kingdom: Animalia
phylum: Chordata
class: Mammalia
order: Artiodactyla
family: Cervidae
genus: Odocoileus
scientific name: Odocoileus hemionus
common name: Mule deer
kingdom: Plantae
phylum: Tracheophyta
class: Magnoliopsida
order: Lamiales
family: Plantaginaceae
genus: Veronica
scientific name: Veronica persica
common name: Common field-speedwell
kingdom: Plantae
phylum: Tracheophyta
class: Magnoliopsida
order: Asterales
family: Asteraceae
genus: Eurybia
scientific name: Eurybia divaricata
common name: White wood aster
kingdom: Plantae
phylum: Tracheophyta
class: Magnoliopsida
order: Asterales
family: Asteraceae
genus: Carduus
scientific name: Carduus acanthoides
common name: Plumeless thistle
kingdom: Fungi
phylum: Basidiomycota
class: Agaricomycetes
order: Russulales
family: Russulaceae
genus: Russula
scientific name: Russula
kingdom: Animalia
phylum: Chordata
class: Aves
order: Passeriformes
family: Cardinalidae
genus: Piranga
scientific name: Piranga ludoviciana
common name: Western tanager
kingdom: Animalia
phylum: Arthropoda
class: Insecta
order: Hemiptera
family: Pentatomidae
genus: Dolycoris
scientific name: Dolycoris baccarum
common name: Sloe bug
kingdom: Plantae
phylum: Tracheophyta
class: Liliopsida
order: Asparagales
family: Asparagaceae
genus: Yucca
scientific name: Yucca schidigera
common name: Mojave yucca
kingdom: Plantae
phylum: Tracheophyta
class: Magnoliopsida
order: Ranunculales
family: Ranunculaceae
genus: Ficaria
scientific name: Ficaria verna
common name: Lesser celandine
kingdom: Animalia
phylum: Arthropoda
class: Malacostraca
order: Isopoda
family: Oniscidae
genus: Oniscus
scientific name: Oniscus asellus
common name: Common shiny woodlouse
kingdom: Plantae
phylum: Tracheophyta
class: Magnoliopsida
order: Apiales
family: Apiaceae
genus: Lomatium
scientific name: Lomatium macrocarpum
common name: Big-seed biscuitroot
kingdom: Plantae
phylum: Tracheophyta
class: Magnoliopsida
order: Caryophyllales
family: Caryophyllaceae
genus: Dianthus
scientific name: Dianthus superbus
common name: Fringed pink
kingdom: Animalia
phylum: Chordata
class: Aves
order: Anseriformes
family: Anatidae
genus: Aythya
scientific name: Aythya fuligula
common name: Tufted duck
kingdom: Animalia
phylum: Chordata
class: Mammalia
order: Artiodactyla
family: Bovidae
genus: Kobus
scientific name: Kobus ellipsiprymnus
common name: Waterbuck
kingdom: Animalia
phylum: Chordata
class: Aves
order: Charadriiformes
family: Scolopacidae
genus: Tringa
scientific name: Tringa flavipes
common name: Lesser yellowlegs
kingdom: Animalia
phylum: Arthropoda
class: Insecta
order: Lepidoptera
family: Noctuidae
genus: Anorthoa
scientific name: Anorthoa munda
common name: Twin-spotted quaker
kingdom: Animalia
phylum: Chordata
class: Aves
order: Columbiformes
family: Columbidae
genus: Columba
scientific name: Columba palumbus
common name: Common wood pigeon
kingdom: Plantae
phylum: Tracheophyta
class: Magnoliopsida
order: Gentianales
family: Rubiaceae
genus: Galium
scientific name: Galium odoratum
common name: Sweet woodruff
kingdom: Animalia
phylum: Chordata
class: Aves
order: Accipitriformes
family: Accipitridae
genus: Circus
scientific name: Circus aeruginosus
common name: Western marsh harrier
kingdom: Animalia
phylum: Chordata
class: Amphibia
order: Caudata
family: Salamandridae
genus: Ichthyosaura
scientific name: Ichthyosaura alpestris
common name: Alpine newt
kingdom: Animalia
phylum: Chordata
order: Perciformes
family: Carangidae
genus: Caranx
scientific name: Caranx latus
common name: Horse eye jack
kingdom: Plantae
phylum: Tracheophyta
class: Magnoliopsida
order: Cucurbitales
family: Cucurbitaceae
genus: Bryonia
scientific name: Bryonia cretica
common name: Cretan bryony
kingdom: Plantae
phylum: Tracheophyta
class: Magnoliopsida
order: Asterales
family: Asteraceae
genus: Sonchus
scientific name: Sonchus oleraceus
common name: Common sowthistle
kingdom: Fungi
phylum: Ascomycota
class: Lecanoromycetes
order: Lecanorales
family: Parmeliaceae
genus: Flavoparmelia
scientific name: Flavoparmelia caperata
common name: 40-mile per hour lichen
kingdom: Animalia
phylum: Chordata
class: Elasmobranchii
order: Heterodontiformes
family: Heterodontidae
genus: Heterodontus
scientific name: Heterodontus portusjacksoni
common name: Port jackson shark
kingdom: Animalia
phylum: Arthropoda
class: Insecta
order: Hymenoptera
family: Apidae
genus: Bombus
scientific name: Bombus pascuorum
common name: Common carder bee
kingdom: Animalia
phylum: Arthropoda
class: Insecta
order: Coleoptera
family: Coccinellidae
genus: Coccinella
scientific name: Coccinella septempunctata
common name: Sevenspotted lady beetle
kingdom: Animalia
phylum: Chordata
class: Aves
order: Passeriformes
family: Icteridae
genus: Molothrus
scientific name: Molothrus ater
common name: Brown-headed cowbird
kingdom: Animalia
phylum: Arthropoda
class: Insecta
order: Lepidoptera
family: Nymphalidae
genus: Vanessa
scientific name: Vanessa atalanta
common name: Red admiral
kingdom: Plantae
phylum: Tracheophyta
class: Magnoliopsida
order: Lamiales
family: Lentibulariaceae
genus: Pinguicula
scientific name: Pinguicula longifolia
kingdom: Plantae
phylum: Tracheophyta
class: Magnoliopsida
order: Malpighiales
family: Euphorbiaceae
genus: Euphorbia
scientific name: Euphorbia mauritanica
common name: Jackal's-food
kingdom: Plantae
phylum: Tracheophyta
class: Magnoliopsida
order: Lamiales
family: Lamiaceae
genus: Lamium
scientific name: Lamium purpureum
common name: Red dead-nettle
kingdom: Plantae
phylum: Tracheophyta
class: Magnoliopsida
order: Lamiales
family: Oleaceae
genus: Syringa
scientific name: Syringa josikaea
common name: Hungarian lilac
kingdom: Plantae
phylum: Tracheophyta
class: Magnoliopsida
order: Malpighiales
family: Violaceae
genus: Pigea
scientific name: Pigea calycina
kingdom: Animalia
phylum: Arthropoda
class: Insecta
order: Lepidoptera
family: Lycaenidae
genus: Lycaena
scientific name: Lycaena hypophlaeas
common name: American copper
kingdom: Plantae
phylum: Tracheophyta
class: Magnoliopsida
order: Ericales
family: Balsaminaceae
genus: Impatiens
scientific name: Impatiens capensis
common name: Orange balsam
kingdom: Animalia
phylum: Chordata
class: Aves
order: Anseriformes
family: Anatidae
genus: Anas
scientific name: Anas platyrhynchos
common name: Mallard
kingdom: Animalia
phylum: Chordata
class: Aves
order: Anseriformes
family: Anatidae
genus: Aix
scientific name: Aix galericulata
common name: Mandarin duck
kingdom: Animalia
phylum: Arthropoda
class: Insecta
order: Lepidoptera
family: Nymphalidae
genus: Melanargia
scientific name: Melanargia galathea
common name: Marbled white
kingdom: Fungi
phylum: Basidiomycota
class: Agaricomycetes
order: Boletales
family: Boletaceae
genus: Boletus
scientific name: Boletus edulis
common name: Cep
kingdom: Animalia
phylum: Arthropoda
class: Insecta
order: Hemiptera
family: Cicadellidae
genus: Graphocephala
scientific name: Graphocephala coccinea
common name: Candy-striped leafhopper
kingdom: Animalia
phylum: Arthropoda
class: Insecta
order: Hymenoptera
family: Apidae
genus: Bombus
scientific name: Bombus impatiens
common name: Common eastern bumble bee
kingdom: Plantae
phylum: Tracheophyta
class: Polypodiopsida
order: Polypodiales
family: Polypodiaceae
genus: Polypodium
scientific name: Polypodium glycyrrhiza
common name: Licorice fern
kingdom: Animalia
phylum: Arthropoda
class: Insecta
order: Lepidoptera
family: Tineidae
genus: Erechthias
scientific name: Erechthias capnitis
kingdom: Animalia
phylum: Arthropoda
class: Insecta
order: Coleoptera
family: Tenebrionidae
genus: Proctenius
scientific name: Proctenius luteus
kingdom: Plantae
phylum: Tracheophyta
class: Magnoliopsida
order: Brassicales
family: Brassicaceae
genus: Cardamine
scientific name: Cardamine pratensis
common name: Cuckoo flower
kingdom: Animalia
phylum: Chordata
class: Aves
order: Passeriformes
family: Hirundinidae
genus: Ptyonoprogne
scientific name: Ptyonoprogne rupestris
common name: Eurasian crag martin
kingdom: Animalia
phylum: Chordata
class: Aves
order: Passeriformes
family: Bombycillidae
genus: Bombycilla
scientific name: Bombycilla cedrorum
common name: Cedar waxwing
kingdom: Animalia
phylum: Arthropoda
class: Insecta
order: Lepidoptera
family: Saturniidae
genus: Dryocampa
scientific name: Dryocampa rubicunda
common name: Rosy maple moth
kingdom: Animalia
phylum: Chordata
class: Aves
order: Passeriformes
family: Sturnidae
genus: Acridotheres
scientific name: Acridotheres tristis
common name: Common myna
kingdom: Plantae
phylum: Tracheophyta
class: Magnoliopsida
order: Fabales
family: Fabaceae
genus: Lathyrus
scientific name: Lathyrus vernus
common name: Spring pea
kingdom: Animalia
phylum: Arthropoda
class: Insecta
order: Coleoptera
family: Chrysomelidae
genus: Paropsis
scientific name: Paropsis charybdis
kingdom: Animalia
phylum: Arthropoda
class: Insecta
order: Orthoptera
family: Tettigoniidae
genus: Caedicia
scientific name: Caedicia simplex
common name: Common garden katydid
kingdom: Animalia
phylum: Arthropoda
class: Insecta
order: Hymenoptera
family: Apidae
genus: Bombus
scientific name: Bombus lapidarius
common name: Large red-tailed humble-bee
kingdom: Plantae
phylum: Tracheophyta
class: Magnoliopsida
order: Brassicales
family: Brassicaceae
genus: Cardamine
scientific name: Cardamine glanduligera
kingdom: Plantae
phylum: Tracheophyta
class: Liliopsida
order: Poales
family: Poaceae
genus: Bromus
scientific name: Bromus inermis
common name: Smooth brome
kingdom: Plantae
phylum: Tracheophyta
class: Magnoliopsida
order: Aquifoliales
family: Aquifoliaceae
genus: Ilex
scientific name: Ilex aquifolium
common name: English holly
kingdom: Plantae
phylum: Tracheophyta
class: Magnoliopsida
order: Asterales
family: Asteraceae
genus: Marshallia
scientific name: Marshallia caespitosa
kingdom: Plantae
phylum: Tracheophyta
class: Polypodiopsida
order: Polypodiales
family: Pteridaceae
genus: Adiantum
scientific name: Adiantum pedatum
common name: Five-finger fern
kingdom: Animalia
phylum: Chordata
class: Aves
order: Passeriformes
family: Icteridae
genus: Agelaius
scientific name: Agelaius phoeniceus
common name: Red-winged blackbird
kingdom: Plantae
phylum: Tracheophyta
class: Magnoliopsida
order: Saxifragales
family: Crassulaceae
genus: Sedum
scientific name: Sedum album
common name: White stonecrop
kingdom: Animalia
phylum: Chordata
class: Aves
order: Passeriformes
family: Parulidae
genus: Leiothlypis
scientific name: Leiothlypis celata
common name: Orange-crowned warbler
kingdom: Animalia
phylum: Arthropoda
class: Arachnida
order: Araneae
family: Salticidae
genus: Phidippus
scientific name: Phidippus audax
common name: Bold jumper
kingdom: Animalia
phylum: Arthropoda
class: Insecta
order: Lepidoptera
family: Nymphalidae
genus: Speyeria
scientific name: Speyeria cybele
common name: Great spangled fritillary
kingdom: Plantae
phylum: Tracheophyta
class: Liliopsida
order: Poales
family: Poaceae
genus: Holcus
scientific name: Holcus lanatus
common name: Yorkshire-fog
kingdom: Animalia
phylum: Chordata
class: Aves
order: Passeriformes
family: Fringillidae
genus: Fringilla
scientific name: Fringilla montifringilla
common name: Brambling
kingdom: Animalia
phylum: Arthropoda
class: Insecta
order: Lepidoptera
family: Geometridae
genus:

════════════════════

* **Problem description**: Can you turn the listing, starting with its first line and going on through the line with "family: Plantaginaceae" (both included), into a Markdown table with the columns "Row" and "Line", leaving out blank lines?

* **Completed exercise**:
| Row | Line |
|---|---|
| 1 | kingdom: Animalia |
| 2 | phylum: Chordata |
| 3 | class: Mammalia |
| 4 | order: Artiodactyla |
| 5 | family: Cervidae |
| 6 | genus: Odocoileus |
| 7 | scientific name: Odocoileus hemionus |
| 8 | common name: Mule deer |
| 9 | kingdom: Plantae |
| 10 | phylum: Tracheophyta |
| 11 | class: Magnoliopsida |
| 12 | order: Lamiales |
| 13 | family: Plantaginaceae |